Albright is both realistic and optimistic. BVM, headquartered in Georgia, works across the South and in the Midwest. Legislation passed by Republicans in multiple states makes his job harder. If the windows for voter registration or early voting are reduced or if the ID requirements for mail-in ballots become more restrictive or locations to drop off ballots are eliminated, then organizations in the field must ramp up their voter-education efforts and deliver more complex messages. If a state legislature is petty and cruel enough to pass legislation making it illegal to provide water to people standing in line to vote, then Black Voters Matter needs to tell voters that they should prepare for long lines by bringing their own water, phone chargers, and chairs. Grassroots groups need to encourage an in-line culture: If someone needs to step out to hydrate, welcome them back in. It shouldn’t be this hard to exercise a constitutionally guaranteed democratic right, but it is.

The Black Voters Matter bus tour is currently traveling throughout the South, stopping at HBCU tailgate parties, community centers, and churches. Everywhere they stop, their intention is the same: to spread love, build power. and drive home the crucial message that freedom is on the ballot. Albright is clear: There will be no backing down. Getting new voters registered, keeping folks engaged and motivated, and powering a massive turnout is all that stands between some semblance of democracy and ever deeper reaction.

In its daily work, UNITE HERE organizes and represents workers in the hospitality industry seeking better wages and working conditions. But the union recognizes that what happens on the job is not its only concern. The broader political environment profoundly shapes workers’ lives as well as the context for organizing. The union has made a substantial commitment to turn out voters in midterm races in Nevada, Pennsylvania, and Arizona. In each of these states, election deniers are on the ballot for senatorial and/or gubernatorial races. Mario Yedidia, UNITE HERE’s national field director, calls them “flamboyant liars.”

UNITE HERE workers will be knocking on hundreds of thousands of doors, two to three times as many as they hit in 2020. In Nevada, they’ll likely hit a million. According to Yedidia, they are “fundamentally committed to the non-ideological, practical idea that in close elections, face-to-face conversations between working-class people can turn the tide.”
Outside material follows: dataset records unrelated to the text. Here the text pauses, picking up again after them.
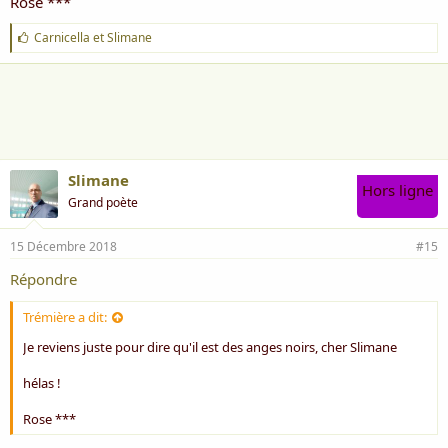
Rose ***
J
Carnicella
et
Slimane
'
a
i
m
e
:
Slimane
Hors ligne
Grand poète
15 Décembre 2018
#15
Répondre
Trémière a dit:
Je reviens juste pour dire qu'il est des anges noirs, cher Slimane
hélas !
Rose ***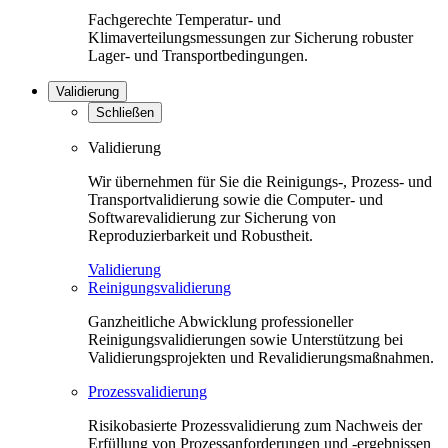
Fachgerechte Temperatur- und
Klimaverteilungsmessungen zur Sicherung robuster
Lager- und Transportbedingungen.
Validierung
Schließen
Validierung
Wir übernehmen für Sie die Reinigungs-, Prozess- und
Transportvalidierung sowie die Computer- und
Softwarevalidierung zur Sicherung von
Reproduzierbarkeit und Robustheit.
Validierung
Reinigungsvalidierung
Ganzheitliche Abwicklung professioneller
Reinigungsvalidierungen sowie Unterstützung bei
Validierungsprojekten und Revalidierungsmaßnahmen.
Prozessvalidierung
Risikobasierte Prozessvalidierung zum Nachweis der
Erfüllung von Prozessanforderungen und -ergebnissen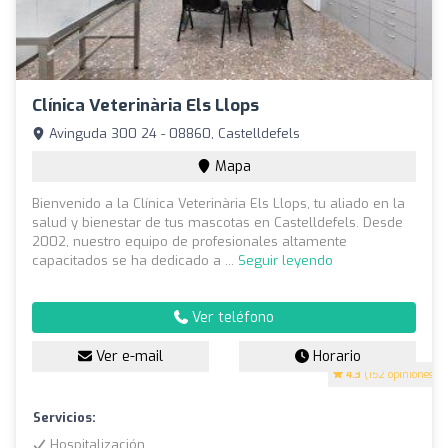
Clínica Veterinària Els Llops
Avinguda 300 24 - 08860, Castelldefels
Mapa
Bienvenido a la Clínica Veterinària Els Llops, tu aliado en la
salud y bienestar de tus mascotas en Castelldefels. Desde
2002, nuestro equipo de profesionales altamente
capacitados se ha dedicado a ...
Seguir leyendo
Ver teléfono
Ver e-mail
Horario
4.3
(152 opiniones)
Servicios:
Hospitalización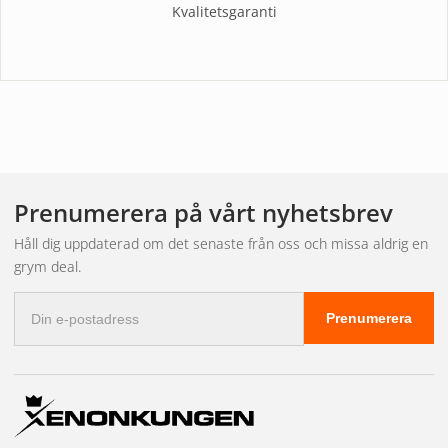
Kvalitetsgaranti
Prenumerera på vårt nyhetsbrev
Håll dig uppdaterad om det senaste från oss och missa aldrig en
grym deal.
E-
Prenumerera
postadress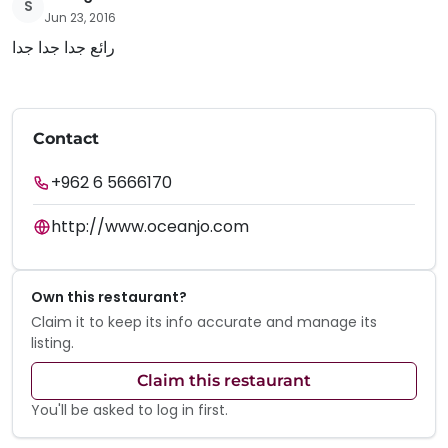
S
Jun 23, 2016
رائع جدا جدا جدا
Contact
+962 6 5666170
http://www.oceanjo.com
Own this restaurant?
Claim it to keep its info accurate and manage its
listing.
Claim this restaurant
You'll be asked to log in first.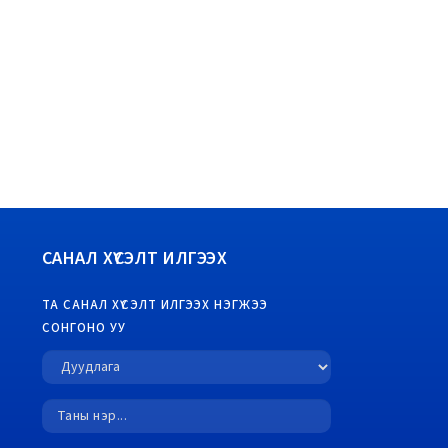
САНАЛ ХҮСЭЛТ ИЛГЭЭХ
ТА САНАЛ ХҮСЭЛТ ИЛГЭЭХ НЭГЖЭЭ
СОНГОНО УУ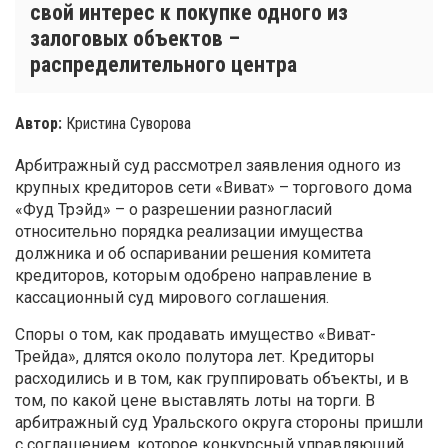
свой интерес к покупке одного из
залоговых объектов –
распределительного центра
Автор:
Кристина Суворова
Арбитражный суд рассмотрел заявления одного из
крупных кредиторов сети «Виват» – торгового дома
«Фуд Трэйд» – о разрешении разногласий
относительно порядка реализации имущества
должника и об оспаривании решения комитета
кредиторов, которым одобрено направление в
кассационный суд мирового соглашения.
Споры о том, как продавать имущество «Виват-
Трейда», длятся около полутора лет. Кредиторы
расходились и в том, как группировать объекты, и в
том, по какой цене выставлять лоты на торги. В
арбитражный суд Уральского округа стороны пришли
с соглашением, которое конкурсный управляющий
Yedidia and the workers of UNITE HERE have no interest in perpetually playing defense against fascists. With an enormous amount of hard work and a little bit of luck, millions of door knocks will secure a political landscape that favors the growing militancy of workers, including those who are not yet unionized.

There’s no glamour in door knocking or in registering lapsed and first-time voters, but there’s much to learn from the unsung and under-resourced work without which what remains of US democracy cannot be salvaged. If we squeak by in November, it will be due, in no small part, to the efforts of groups like Black Voters Matter and UNITE HERE.